Work order: With the string "evidence" as the filter, copy each matching line from the records.

Dataset extract:
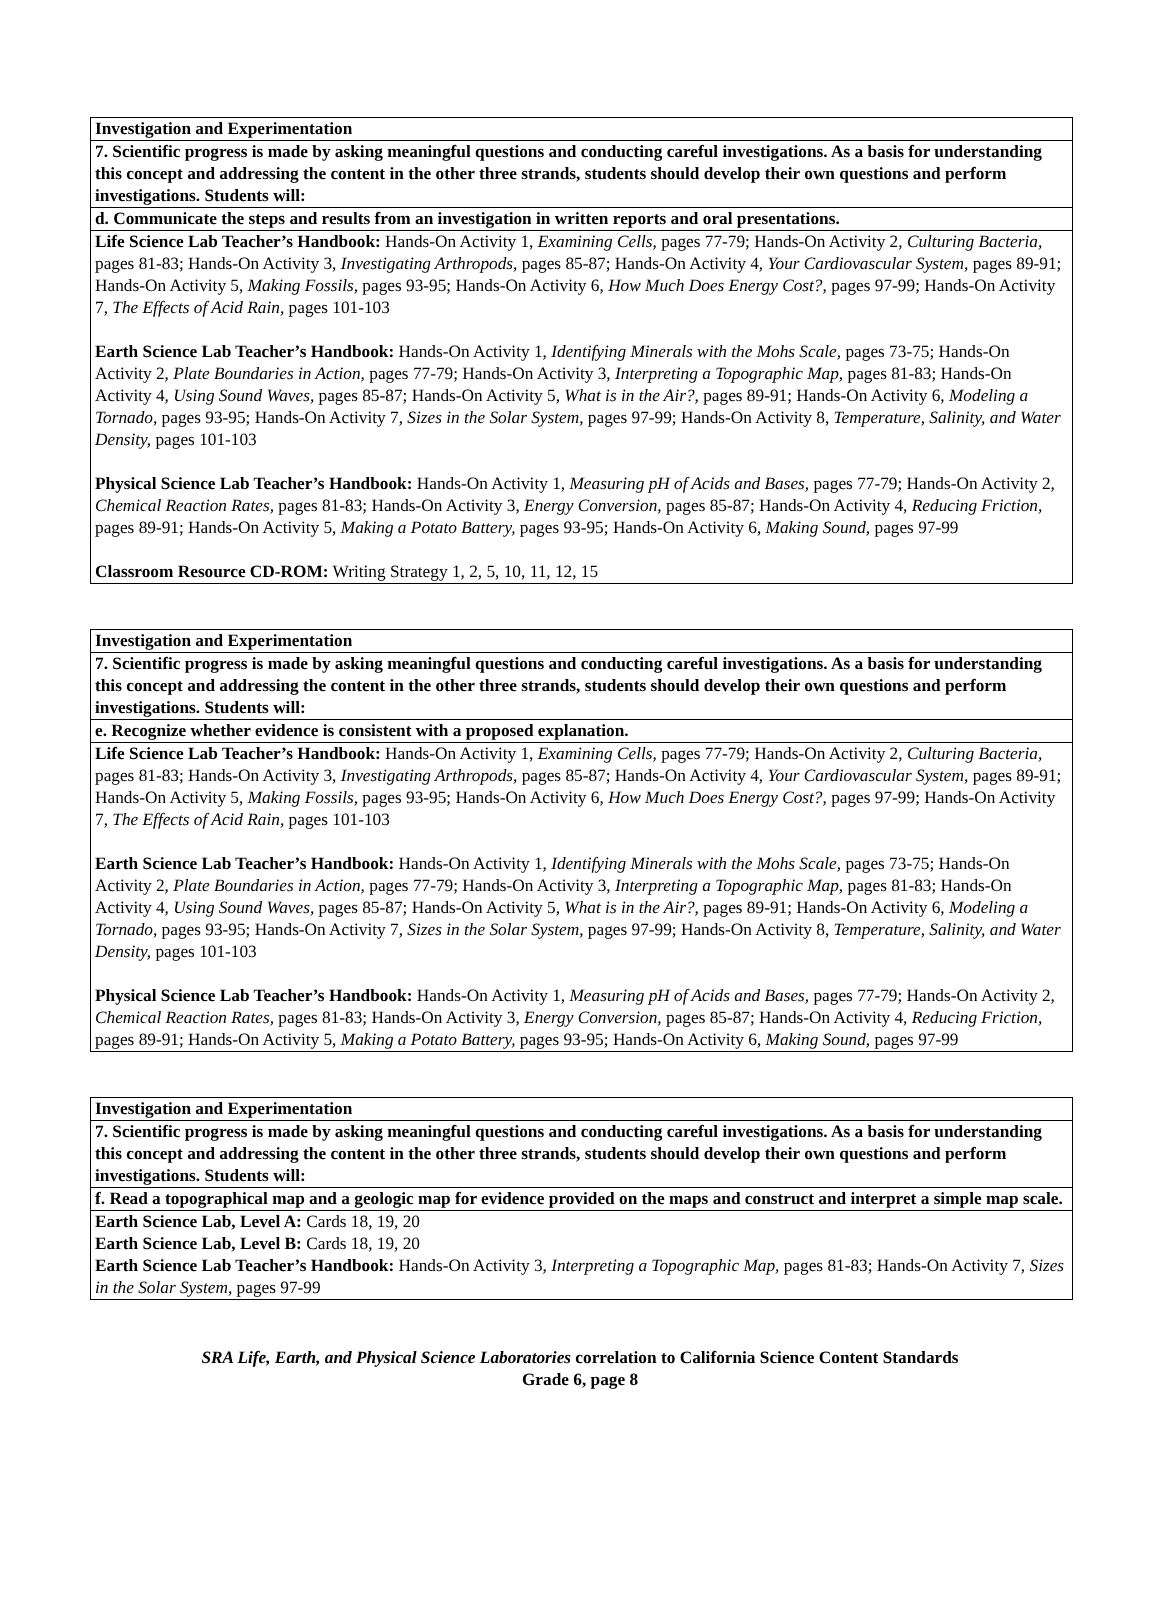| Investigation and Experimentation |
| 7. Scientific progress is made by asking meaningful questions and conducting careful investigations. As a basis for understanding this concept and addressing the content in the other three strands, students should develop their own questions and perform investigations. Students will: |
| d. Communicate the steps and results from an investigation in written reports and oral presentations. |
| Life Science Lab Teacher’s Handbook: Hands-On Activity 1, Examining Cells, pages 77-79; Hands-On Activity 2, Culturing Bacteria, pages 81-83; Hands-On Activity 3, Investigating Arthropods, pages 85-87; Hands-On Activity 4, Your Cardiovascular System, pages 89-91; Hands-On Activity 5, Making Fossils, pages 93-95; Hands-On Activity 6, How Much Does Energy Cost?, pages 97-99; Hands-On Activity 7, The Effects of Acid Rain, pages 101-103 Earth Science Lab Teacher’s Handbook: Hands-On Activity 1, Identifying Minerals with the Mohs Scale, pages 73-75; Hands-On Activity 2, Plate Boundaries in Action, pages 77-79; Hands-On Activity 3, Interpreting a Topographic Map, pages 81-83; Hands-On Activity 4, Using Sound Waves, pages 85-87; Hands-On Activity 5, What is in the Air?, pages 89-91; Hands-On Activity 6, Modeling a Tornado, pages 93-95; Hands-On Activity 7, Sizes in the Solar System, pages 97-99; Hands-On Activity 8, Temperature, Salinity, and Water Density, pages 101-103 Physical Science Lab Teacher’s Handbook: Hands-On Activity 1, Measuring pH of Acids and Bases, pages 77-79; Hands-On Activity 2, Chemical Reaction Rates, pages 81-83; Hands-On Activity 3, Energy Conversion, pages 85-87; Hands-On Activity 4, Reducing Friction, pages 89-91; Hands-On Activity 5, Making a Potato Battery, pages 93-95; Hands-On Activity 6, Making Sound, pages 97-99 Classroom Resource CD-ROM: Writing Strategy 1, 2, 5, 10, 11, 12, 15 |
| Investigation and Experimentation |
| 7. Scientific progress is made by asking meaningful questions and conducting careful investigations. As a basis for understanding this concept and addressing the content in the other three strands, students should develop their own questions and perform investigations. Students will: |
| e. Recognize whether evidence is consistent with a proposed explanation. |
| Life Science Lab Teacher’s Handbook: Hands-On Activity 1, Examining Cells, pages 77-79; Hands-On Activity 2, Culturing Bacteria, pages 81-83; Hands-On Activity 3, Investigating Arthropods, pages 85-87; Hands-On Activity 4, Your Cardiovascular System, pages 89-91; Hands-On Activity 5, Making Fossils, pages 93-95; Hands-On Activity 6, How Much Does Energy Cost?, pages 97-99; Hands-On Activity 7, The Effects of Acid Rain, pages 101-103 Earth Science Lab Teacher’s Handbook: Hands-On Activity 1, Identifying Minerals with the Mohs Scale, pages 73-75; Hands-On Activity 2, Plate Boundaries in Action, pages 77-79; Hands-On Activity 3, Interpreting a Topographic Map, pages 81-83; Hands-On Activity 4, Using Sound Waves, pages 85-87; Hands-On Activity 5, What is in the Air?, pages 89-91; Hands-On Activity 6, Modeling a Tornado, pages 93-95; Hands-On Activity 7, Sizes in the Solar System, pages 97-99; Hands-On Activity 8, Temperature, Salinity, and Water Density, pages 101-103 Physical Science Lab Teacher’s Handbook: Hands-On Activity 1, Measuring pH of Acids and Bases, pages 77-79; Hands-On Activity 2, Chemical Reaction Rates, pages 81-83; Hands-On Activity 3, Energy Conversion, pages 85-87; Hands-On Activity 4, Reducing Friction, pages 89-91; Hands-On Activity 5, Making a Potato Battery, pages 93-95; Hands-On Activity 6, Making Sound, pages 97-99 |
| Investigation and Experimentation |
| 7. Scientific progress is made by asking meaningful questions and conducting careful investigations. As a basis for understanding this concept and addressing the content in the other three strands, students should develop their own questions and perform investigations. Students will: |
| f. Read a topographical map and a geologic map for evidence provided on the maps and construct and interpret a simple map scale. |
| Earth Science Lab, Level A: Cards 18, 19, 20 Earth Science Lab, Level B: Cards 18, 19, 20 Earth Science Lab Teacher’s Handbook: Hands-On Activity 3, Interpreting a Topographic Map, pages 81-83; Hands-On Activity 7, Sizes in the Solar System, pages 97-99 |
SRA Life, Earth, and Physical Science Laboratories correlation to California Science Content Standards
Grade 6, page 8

Output for this task:
| e. Recognize whether evidence is consistent with a proposed explanation. |
| f. Read a topographical map and a geologic map for evidence provided on the maps and construct and interpret a simple map scale. |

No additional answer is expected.